WORK REQUIRED: Lines from the beginning of the entries up to and including the one with "Chicken or Shrimp" must be duplicated word for word; leave out all others.

(Beginning of DATA FOR THIS TASK)

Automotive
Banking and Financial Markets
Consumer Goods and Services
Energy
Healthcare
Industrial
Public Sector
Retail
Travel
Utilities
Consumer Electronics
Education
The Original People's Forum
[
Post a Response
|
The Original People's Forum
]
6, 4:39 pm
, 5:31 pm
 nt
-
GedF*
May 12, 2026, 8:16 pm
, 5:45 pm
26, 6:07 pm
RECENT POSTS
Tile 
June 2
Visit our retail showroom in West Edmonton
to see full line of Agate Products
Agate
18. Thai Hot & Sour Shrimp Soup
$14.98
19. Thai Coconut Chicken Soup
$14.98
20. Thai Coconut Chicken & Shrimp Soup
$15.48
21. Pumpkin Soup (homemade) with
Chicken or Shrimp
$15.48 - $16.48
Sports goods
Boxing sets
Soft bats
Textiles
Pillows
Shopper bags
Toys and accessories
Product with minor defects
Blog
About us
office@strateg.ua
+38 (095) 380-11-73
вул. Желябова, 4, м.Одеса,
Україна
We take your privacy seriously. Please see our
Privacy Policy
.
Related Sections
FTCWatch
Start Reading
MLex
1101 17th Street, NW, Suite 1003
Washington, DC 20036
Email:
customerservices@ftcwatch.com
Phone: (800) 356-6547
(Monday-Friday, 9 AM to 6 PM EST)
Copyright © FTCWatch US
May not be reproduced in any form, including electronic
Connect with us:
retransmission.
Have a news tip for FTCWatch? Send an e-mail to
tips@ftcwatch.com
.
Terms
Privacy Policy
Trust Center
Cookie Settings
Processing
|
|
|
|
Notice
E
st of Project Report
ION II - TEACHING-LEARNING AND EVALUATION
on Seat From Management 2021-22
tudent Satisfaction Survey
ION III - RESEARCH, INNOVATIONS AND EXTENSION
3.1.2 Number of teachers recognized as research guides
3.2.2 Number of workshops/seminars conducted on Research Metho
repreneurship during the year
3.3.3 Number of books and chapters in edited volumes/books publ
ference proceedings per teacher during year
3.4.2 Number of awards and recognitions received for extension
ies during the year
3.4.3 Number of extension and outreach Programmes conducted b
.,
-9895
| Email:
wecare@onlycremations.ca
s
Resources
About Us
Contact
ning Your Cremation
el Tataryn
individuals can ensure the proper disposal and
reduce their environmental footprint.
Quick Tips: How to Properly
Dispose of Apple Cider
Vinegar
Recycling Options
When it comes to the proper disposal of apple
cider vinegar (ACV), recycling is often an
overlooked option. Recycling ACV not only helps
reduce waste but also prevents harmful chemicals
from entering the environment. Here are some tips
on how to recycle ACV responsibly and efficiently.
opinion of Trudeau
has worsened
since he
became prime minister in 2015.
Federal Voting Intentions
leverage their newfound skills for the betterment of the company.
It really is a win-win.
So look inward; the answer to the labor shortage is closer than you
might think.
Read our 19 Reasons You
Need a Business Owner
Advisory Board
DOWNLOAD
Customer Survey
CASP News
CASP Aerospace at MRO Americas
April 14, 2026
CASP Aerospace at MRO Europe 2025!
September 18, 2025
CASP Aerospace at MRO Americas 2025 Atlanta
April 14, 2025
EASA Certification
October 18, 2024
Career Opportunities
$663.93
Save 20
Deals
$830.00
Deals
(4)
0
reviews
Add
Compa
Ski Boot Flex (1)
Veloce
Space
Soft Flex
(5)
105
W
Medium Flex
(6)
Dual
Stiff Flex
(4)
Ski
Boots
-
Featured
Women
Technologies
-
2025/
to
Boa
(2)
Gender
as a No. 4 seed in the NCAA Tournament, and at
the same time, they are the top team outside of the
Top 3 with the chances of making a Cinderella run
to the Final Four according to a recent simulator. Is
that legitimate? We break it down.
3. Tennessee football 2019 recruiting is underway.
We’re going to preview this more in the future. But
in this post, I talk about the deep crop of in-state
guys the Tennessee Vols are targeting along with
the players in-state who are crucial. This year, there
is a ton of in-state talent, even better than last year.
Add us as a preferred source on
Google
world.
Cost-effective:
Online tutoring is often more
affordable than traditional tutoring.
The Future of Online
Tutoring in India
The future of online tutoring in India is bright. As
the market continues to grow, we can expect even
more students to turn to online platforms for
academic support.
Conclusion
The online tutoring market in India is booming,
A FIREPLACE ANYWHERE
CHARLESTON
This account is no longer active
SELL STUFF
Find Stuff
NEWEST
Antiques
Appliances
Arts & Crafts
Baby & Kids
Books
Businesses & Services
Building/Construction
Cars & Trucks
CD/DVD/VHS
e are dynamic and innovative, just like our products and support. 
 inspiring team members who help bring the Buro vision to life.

(End of DATA FOR THIS TASK)

WRITTEN RESPONSE:
Automotive
Banking and Financial Markets
Consumer Goods and Services
Energy
Healthcare
Industrial
Public Sector
Retail
Travel
Utilities
Consumer Electronics
Education
The Original People's Forum
[
Post a Response
|
The Original People's Forum
]
6, 4:39 pm
, 5:31 pm
 nt
-
GedF*
May 12, 2026, 8:16 pm
, 5:45 pm
26, 6:07 pm
RECENT POSTS
Tile 
June 2
Visit our retail showroom in West Edmonton
to see full line of Agate Products
Agate
18. Thai Hot & Sour Shrimp Soup
$14.98
19. Thai Coconut Chicken Soup
$14.98
20. Thai Coconut Chicken & Shrimp Soup
$15.48
21. Pumpkin Soup (homemade) with
Chicken or Shrimp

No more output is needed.